The other day I came across a story about Francis Joel Smith and his adoptive family … a perfect story for Sunday as both have shown remarkable characteristics that we all can admire and praise.
Francis Joel Smith told The Epoch Times: “At my birth, doctors thought I would die soon, and if I lived, I would be mentally retarded and unable to lead a normal life without hearing or speech due to my facial deformities.”
Smith, who was named Hugh Dermot O’Connor, was born in Fort Wayne, Indiana, with no ears, eye sockets, or cheekbones, a cleft palate, and jaw deformities. Shortly after his birth, he needed emergency surgery to open his airway so that he could breathe. Bloomington Hospital transferred the baby boy to Riley Hospital for Children in Indianapolis where doctors performed his surgery.
Once he was stable, he was diagnosed with the most severe form of Treacher Collins syndrome his doctors had ever seen.
Smith’s biological parents were academics from Ireland visiting the United States to do a sabbatical at Indiana University in Bloomington. As they couldn’t handle his serious medical needs or take him back home in his condition, they gave him up to the state of Indiana.

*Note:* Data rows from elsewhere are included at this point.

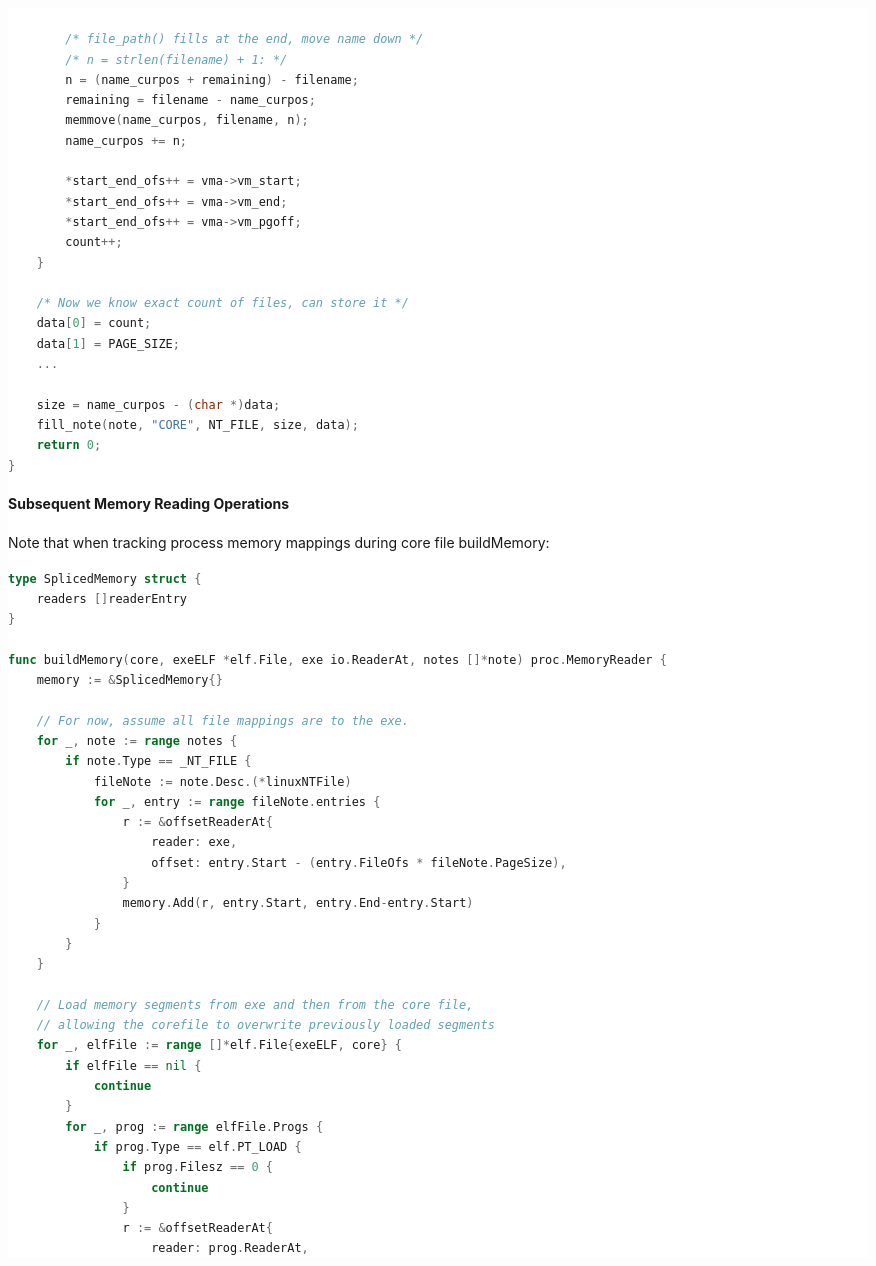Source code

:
 ```c

		/* file_path() fills at the end, move name down */
		/* n = strlen(filename) + 1: */
		n = (name_curpos + remaining) - filename;
		remaining = filename - name_curpos;
		memmove(name_curpos, filename, n);
		name_curpos += n;

		*start_end_ofs++ = vma->vm_start;
		*start_end_ofs++ = vma->vm_end;
		*start_end_ofs++ = vma->vm_pgoff;
		count++;
	}

	/* Now we know exact count of files, can store it */
	data[0] = count;
	data[1] = PAGE_SIZE;
	...

	size = name_curpos - (char *)data;
	fill_note(note, "CORE", NT_FILE, size, data);
	return 0;
}
```

#### Subsequent Memory Reading Operations

Note that when tracking process memory mappings during core file buildMemory:

```go
type SplicedMemory struct {
	readers []readerEntry
}

func buildMemory(core, exeELF *elf.File, exe io.ReaderAt, notes []*note) proc.MemoryReader {
	memory := &SplicedMemory{}

	// For now, assume all file mappings are to the exe.
	for _, note := range notes {
		if note.Type == _NT_FILE {
			fileNote := note.Desc.(*linuxNTFile)
			for _, entry := range fileNote.entries {
				r := &offsetReaderAt{
					reader: exe,
					offset: entry.Start - (entry.FileOfs * fileNote.PageSize),
				}
				memory.Add(r, entry.Start, entry.End-entry.Start)
			}
		}
	}

	// Load memory segments from exe and then from the core file,
	// allowing the corefile to overwrite previously loaded segments
	for _, elfFile := range []*elf.File{exeELF, core} {
		if elfFile == nil {
			continue
		}
		for _, prog := range elfFile.Progs {
			if prog.Type == elf.PT_LOAD {
				if prog.Filesz == 0 {
					continue
				}
				r := &offsetReaderAt{
					reader: prog.ReaderAt,
```
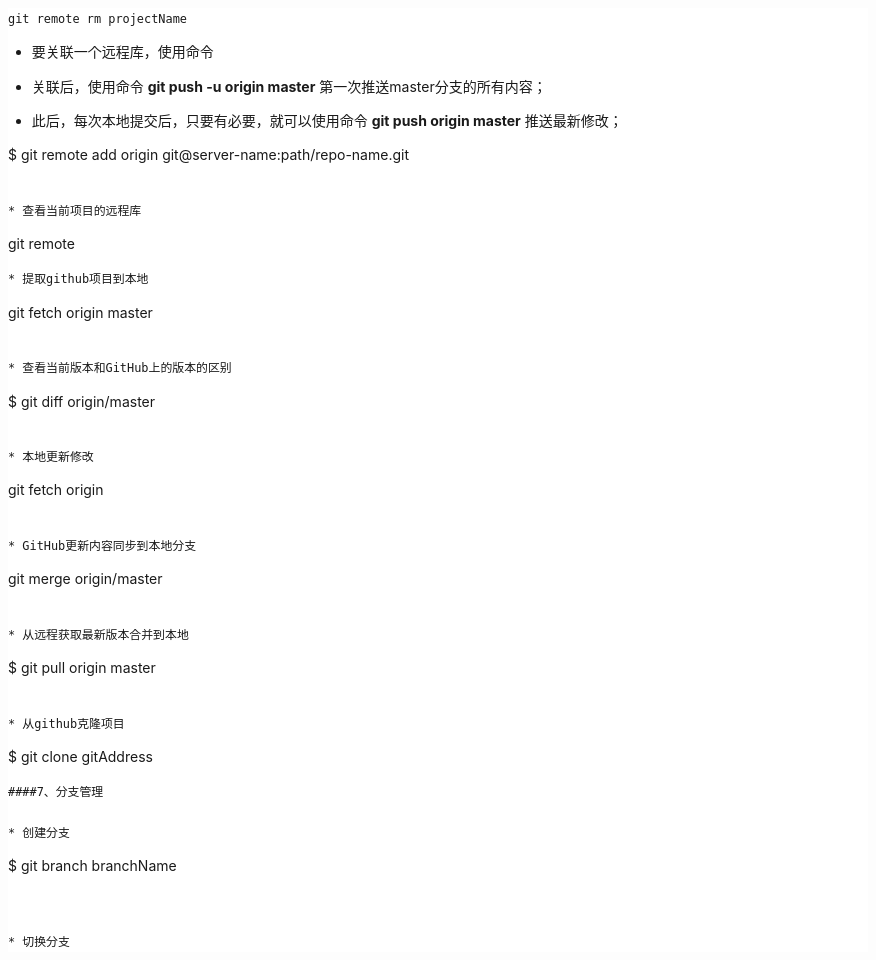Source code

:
   ```
  git remote rm projectName
  ```

* 要关联一个远程库，使用命令


* 关联后，使用命令 **git push -u origin master** 第一次推送master分支的所有内容；

* 此后，每次本地提交后，只要有必要，就可以使用命令 **git push origin master** 推送最新修改；

   ```
$ git remote add origin git@server-name:path/repo-name.git
   ```

* 查看当前项目的远程库

  ```
  git remote
  ```
* 提取github项目到本地

  ```
  git fetch origin master
  ```

* 查看当前版本和GitHub上的版本的区别

  ```
  $ git diff origin/master 
  ```

* 本地更新修改

  ```
  git fetch origin
  ```

* GitHub更新内容同步到本地分支

  ```
  git merge origin/master
  ```

* 从远程获取最新版本合并到本地

   ```
   $ git pull origin master
   ```

* 从github克隆项目

  ```
  $ git clone gitAddress
  ```
####7、分支管理

* 创建分支	

  ```
  $ git branch branchName
  ```


* 切换分支
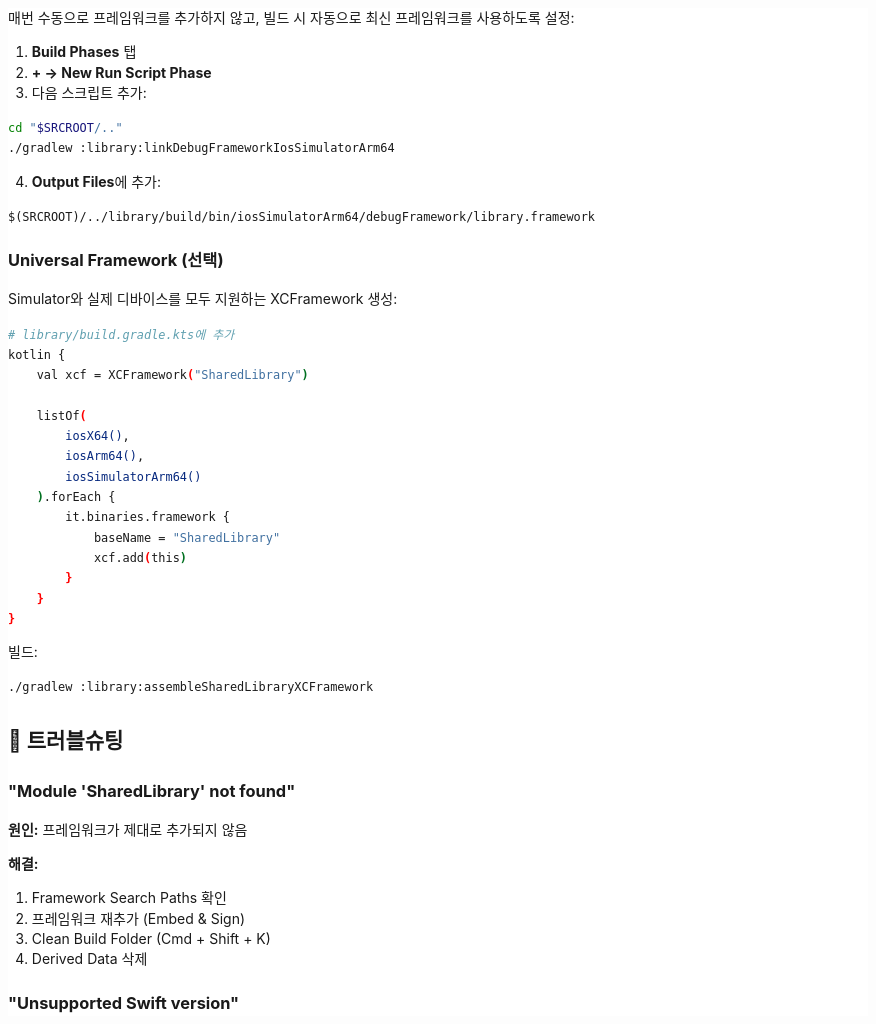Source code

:매번 수동으로 프레임워크를 추가하지 않고, 빌드 시 자동으로 최신 프레임워크를 사용하도록 설정:

1. **Build Phases** 탭
2. **+ → New Run Script Phase**
3. 다음 스크립트 추가:

```bash
cd "$SRCROOT/.."
./gradlew :library:linkDebugFrameworkIosSimulatorArm64
```

4. **Output Files**에 추가:
```
$(SRCROOT)/../library/build/bin/iosSimulatorArm64/debugFramework/library.framework
```

### Universal Framework (선택)

Simulator와 실제 디바이스를 모두 지원하는 XCFramework 생성:

```bash
# library/build.gradle.kts에 추가
kotlin {
    val xcf = XCFramework("SharedLibrary")
    
    listOf(
        iosX64(),
        iosArm64(),
        iosSimulatorArm64()
    ).forEach {
        it.binaries.framework {
            baseName = "SharedLibrary"
            xcf.add(this)
        }
    }
}
```

빌드:
```bash
./gradlew :library:assembleSharedLibraryXCFramework
```

## 🐛 트러블슈팅

### "Module 'SharedLibrary' not found"

**원인:** 프레임워크가 제대로 추가되지 않음

**해결:**
1. Framework Search Paths 확인
2. 프레임워크 재추가 (Embed & Sign)
3. Clean Build Folder (Cmd + Shift + K)
4. Derived Data 삭제

### "Unsupported Swift version"
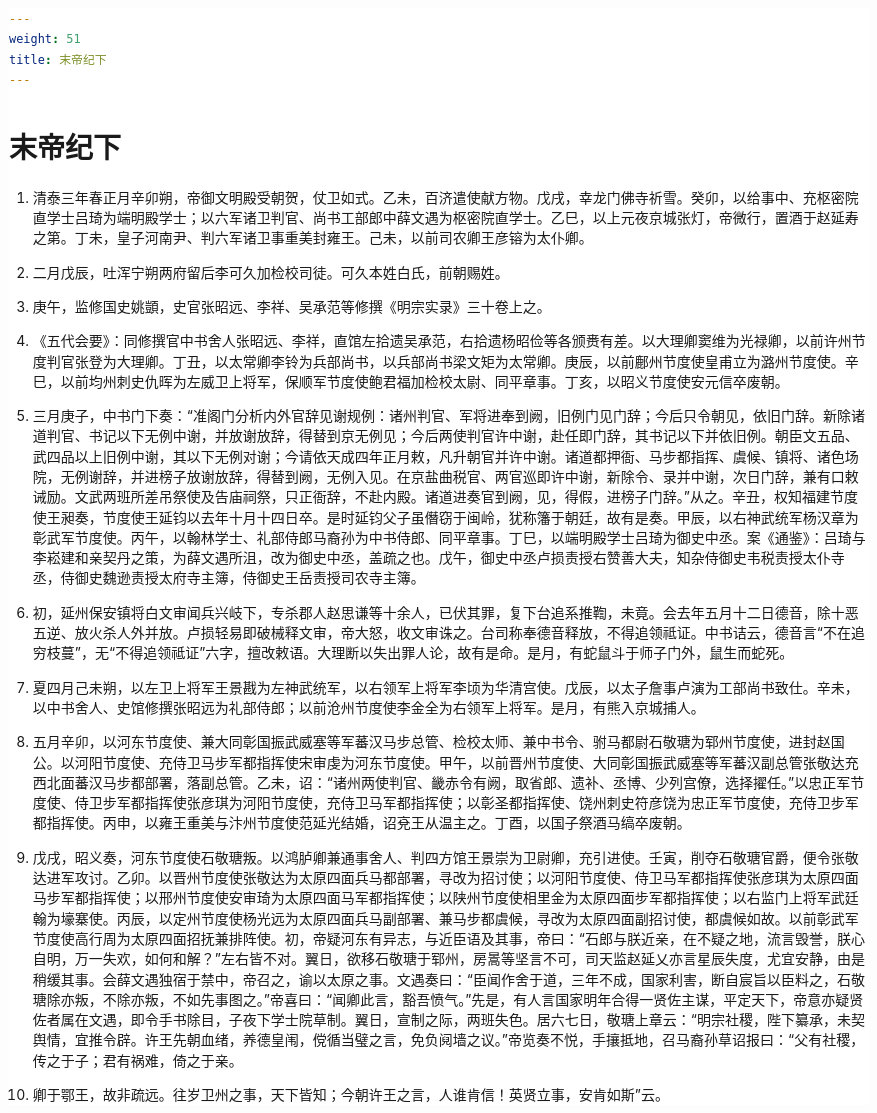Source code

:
 ```yaml
---
weight: 51
title: 末帝纪下
---
```


# 末帝纪下

1. <span id="末帝纪下-1"></span>
清泰三年春正月辛卯朔，帝御文明殿受朝贺，仗卫如式。乙未，百济遣使献方物。戊戌，幸龙门佛寺祈雪。癸卯，以给事中、充枢密院直学士吕琦为端明殿学士；以六军诸卫判官、尚书工部郎中薛文遇为枢密院直学士。乙巳，以上元夜京城张灯，帝微行，置酒于赵延寿之第。丁未，皇子河南尹、判六军诸卫事重美封雍王。己未，以前司农卿王彦镕为太仆卿。

2. <span id="末帝纪下-2"></span>
二月戊辰，吐浑宁朔两府留后李可久加检校司徒。可久本姓白氏，前朝赐姓。

3. <span id="末帝纪下-3"></span>
庚午，监修国史姚顗，史官张昭远、李祥、吴承范等修撰《明宗实录》三十卷上之。

4. <span id="末帝纪下-4"></span>
《五代会要》：同修撰官中书舍人张昭远、李祥，直馆左拾遗吴承范，右拾遗杨昭俭等各颁赉有差。以大理卿窦维为光禄卿，以前许州节度判官张登为大理卿。丁丑，以太常卿李铃为兵部尚书，以兵部尚书梁文矩为太常卿。庚辰，以前鄜州节度使皇甫立为潞州节度使。辛巳，以前均州刺史仇晖为左威卫上将军，保顺军节度使鲍君福加检校太尉、同平章事。丁亥，以昭义节度使安元信卒废朝。

5. <span id="末帝纪下-5"></span>
三月庚子，中书门下奏：“准阁门分析内外官辞见谢规例：诸州判官、军将进奉到阙，旧例门见门辞；今后只令朝见，依旧门辞。新除诸道判官、书记以下无例中谢，并放谢放辞，得替到京无例见；今后两使判官许中谢，赴任即门辞，其书记以下并依旧例。朝臣文五品、武四品以上旧例中谢，其以下无例对谢；今请依天成四年正月敕，凡升朝官并许中谢。诸道都押衙、马步都指挥、虞候、镇将、诸色场院，无例谢辞，并进榜子放谢放辞，得替到阙，无例入见。在京盐曲税官、两官巡即许中谢，新除令、录并中谢，次日门辞，兼有口敕诫励。文武两班所差吊祭使及告庙祠祭，只正衙辞，不赴内殿。诸道进奏官到阙，见，得假，进榜子门辞。”从之。辛丑，权知福建节度使王昶奏，节度使王延钧以去年十月十四日卒。是时延钧父子虽僭窃于闽岭，犹称籓于朝廷，故有是奏。甲辰，以右神武统军杨汉章为彰武军节度使。丙午，以翰林学士、礼部侍郎马裔孙为中书侍郎、同平章事。丁巳，以端明殿学士吕琦为御史中丞。案《通鉴》：吕琦与李崧建和亲契丹之策，为薛文遇所沮，改为御史中丞，盖疏之也。戊午，御史中丞卢损责授右赞善大夫，知杂侍御史韦税责授太仆寺丞，侍御史魏逊责授太府寺主簿，侍御史王岳责授司农寺主簿。

6. <span id="末帝纪下-6"></span>
初，延州保安镇将白文审闻兵兴岐下，专杀郡人赵思谦等十余人，已伏其罪，复下台追系推鞫，未竟。会去年五月十二日德音，除十恶五逆、放火杀人外并放。卢损轻易即破械释文审，帝大怒，收文审诛之。台司称奉德音释放，不得追领祗证。中书诘云，德音言“不在追穷枝蔓”，无“不得追领祗证”六字，擅改敕语。大理断以失出罪人论，故有是命。是月，有蛇鼠斗于师子门外，鼠生而蛇死。

7. <span id="末帝纪下-7"></span>
夏四月己未朔，以左卫上将军王景戡为左神武统军，以右领军上将军李顷为华清宫使。戊辰，以太子詹事卢演为工部尚书致仕。辛未，以中书舍人、史馆修撰张昭远为礼部侍郎；以前沧州节度使李金全为右领军上将军。是月，有熊入京城捕人。

8. <span id="末帝纪下-8"></span>
五月辛卯，以河东节度使、兼大同彰国振武威塞等军蕃汉马步总管、检校太师、兼中书令、驸马都尉石敬瑭为郓州节度使，进封赵国公。以河阳节度使、充侍卫马步军都指挥使宋审虔为河东节度使。甲午，以前晋州节度使、大同彰国振武威塞等军蕃汉副总管张敬达充西北面蕃汉马步都部署，落副总管。乙未，诏：“诸州两使判官、畿赤令有阙，取省郎、遗补、丞博、少列宫僚，选择擢任。”以忠正军节度使、侍卫步军都指挥使张彦琪为河阳节度使，充侍卫马军都指挥使；以彰圣都指挥使、饶州刺史符彦饶为忠正军节度使，充侍卫步军都指挥使。丙申，以雍王重美与汴州节度使范延光结婚，诏兗王从温主之。丁酉，以国子祭酒马缟卒废朝。

9. <span id="末帝纪下-9"></span>
戊戌，昭义奏，河东节度使石敬瑭叛。以鸿胪卿兼通事舍人、判四方馆王景崇为卫尉卿，充引进使。壬寅，削夺石敬瑭官爵，便令张敬达进军攻讨。乙卯。以晋州节度使张敬达为太原四面兵马都部署，寻改为招讨使；以河阳节度使、侍卫马军都指挥使张彦琪为太原四面马步军都指挥使；以邢州节度使安审琦为太原四面马军都指挥使；以陕州节度使相里金为太原四面步军都指挥使；以右监门上将军武廷翰为壕寨使。丙辰，以定州节度使杨光远为太原四面兵马副部署、兼马步都虞候，寻改为太原四面副招讨使，都虞候如故。以前彰武军节度使高行周为太原四面招抚兼排阵使。初，帝疑河东有异志，与近臣语及其事，帝曰：“石郎与朕近亲，在不疑之地，流言毁誉，朕心自明，万一失欢，如何和解？”左右皆不对。翼日，欲移石敬瑭于郓州，房暠等坚言不可，司天监赵延乂亦言星辰失度，尤宜安静，由是稍缓其事。会薛文遇独宿于禁中，帝召之，谕以太原之事。文遇奏曰：“臣闻作舍于道，三年不成，国家利害，断自宸旨以臣料之，石敬瑭除亦叛，不除亦叛，不如先事图之。”帝喜曰：“闻卿此言，豁吾愤气。”先是，有人言国家明年合得一贤佐主谋，平定天下，帝意亦疑贤佐者属在文遇，即令手书除目，子夜下学士院草制。翼日，宣制之际，两班失色。居六七日，敬瑭上章云：“明宗社稷，陛下纂承，未契舆情，宜推令辟。许王先朝血绪，养德皇闱，傥循当璧之言，免负阋墙之议。”帝览奏不悦，手攘抵地，召马裔孙草诏报曰：“父有社稷，传之于子；君有祸难，倚之于亲。

10. <span id="末帝纪下-10"></span>
卿于鄂王，故非疏远。往岁卫州之事，天下皆知；今朝许王之言，人谁肯信！英贤立事，安肯如斯”云。
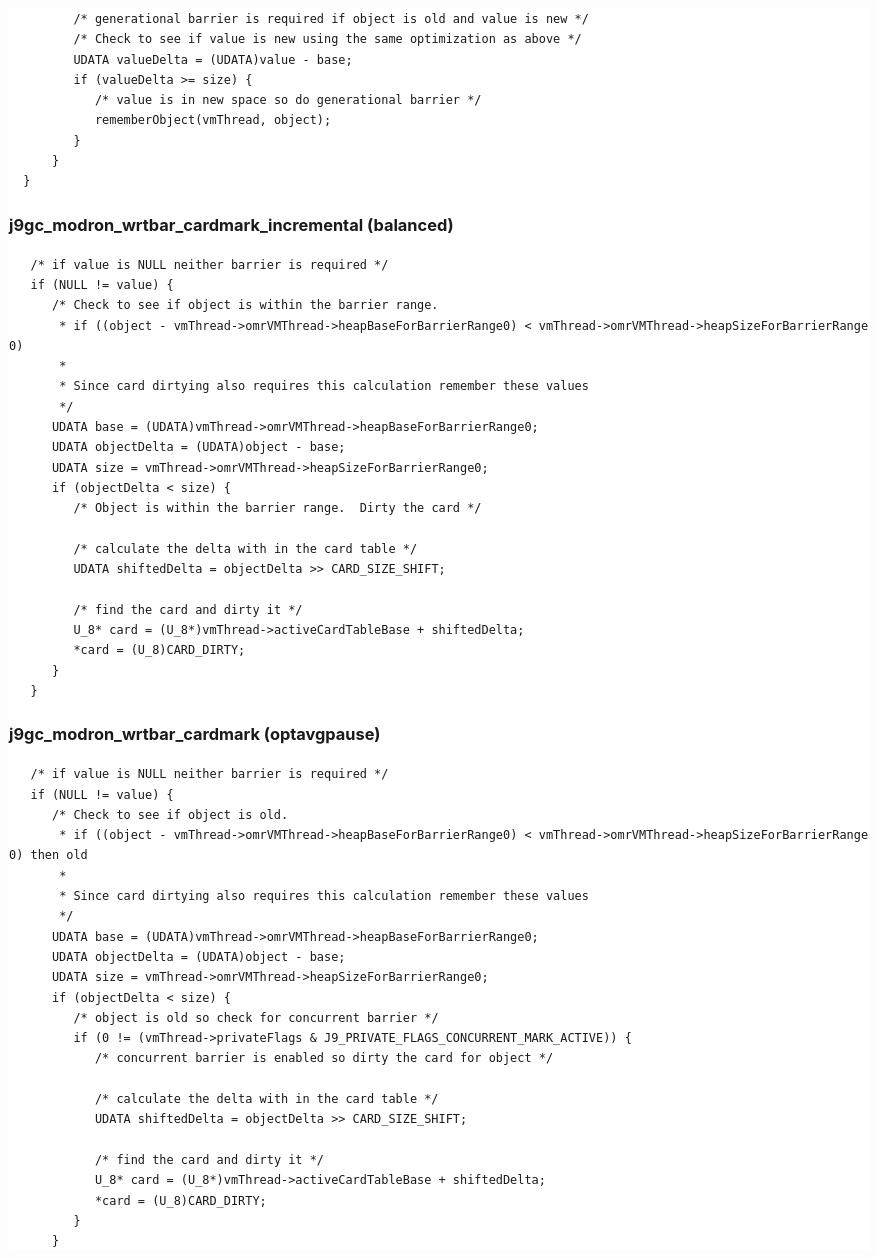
 ```
         /* generational barrier is required if object is old and value is new */
         /* Check to see if value is new using the same optimization as above */
         UDATA valueDelta = (UDATA)value - base;
         if (valueDelta >= size) {
            /* value is in new space so do generational barrier */
            rememberObject(vmThread, object);
         }
      }
  }
```

### j9gc_modron_wrtbar_cardmark_incremental (balanced)
```
   /* if value is NULL neither barrier is required */
   if (NULL != value) {
      /* Check to see if object is within the barrier range.
       * if ((object - vmThread->omrVMThread->heapBaseForBarrierRange0) < vmThread->omrVMThread->heapSizeForBarrierRange0)
       *
       * Since card dirtying also requires this calculation remember these values
       */
      UDATA base = (UDATA)vmThread->omrVMThread->heapBaseForBarrierRange0;
      UDATA objectDelta = (UDATA)object - base;
      UDATA size = vmThread->omrVMThread->heapSizeForBarrierRange0;
      if (objectDelta < size) {
         /* Object is within the barrier range.  Dirty the card */

         /* calculate the delta with in the card table */
         UDATA shiftedDelta = objectDelta >> CARD_SIZE_SHIFT;

         /* find the card and dirty it */
         U_8* card = (U_8*)vmThread->activeCardTableBase + shiftedDelta;
         *card = (U_8)CARD_DIRTY;
      }
   }
```

### j9gc_modron_wrtbar_cardmark (optavgpause)
```
   /* if value is NULL neither barrier is required */
   if (NULL != value) {
      /* Check to see if object is old.
       * if ((object - vmThread->omrVMThread->heapBaseForBarrierRange0) < vmThread->omrVMThread->heapSizeForBarrierRange0) then old
       *
       * Since card dirtying also requires this calculation remember these values
       */
      UDATA base = (UDATA)vmThread->omrVMThread->heapBaseForBarrierRange0;
      UDATA objectDelta = (UDATA)object - base;
      UDATA size = vmThread->omrVMThread->heapSizeForBarrierRange0;
      if (objectDelta < size) {
         /* object is old so check for concurrent barrier */
         if (0 != (vmThread->privateFlags & J9_PRIVATE_FLAGS_CONCURRENT_MARK_ACTIVE)) {
            /* concurrent barrier is enabled so dirty the card for object */

            /* calculate the delta with in the card table */
            UDATA shiftedDelta = objectDelta >> CARD_SIZE_SHIFT;

            /* find the card and dirty it */
            U_8* card = (U_8*)vmThread->activeCardTableBase + shiftedDelta;
            *card = (U_8)CARD_DIRTY;
         }
      }
```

He was abandoned by his birth parents. However, he got a second chance at life when he was adopted by a Christian family who supported him through surgeries, an autism diagnosis, brutal bullying, and countless battles for acceptance.
For the first three years of his life, Smith was fostered by an elderly African-American woman in Indianapolis who had an arrangement with Riley Hospital to care for sick babies. Just before Smith’s third birthday, the state found a Fort Wayne family who agreed to long-term foster care with the goal of adoption.
The Smiths already had nine adopted children with special needs, after losing a dozen babies to stillbirth, and would adopt another after Smith. They changed his name from Hugh Dermot to Francis Joel, named after St. Francis of Assisi, and finalized the adoption when Smith turned 14.
“I was always stared at when out in public with my parents or in school,” Smith said. “Children were scared by my facial appearance, and adults assumed I was retarded or otherwise limited, and even pitied me … my parents and I often faced discrimination and exclusion from schools, churches, and other places that could not handle my condition.”
Smith was crushed by bullies and underestimated by his teachers. It wasn’t until he transferred to an “academically rigorous” high school that he was seen as being a gifted student. “I gained confidence, and accepted my condition as part of my life and identity,” he said.
To date, Smith has undergone 30 craniofacial reconstructive surgeries including cleft palate repairs, reconstruction of his lower eye sockets and cheekbones, multiple major upper and lower jaw reconstructions, building outer ears, and multiple bone-conduction hearing aid implants.
After studying biology at Purdue University for a bachelor’s and master’s, Smith applied to medical school but did not get in. He believes that God showed him another direction: a biomedical sciences program at King’s College London in England.
Smith said: “I had my first opportunity to study craniofacial science and do laboratory research in craniofacial genetics and embryology. This proved to be the right fit for me, as my professors encouraged me to go on to pursue a Ph.D. This I did at the University of California, San Francisco.”
Over the years, Smith has been speaking and lecturing on his condition and similar conditions to students, colleagues, and medical professionals around the world, including the United States, Canada, the UK, Europe, Brazil, Australia, and New Zealand.
He said: “The most inspiring feedback I have received from my speaking and lecturing is that sharing my life story has encouraged families of those with craniofacial differences and students, faculty, colleagues, and professionals have all said that I bring life to the subject with my own life experiences and thus have made my teaching memorable and inspiring.”
Francis Joel Smith, a truly admirable individual as are his adoptive parents, the Smith Family!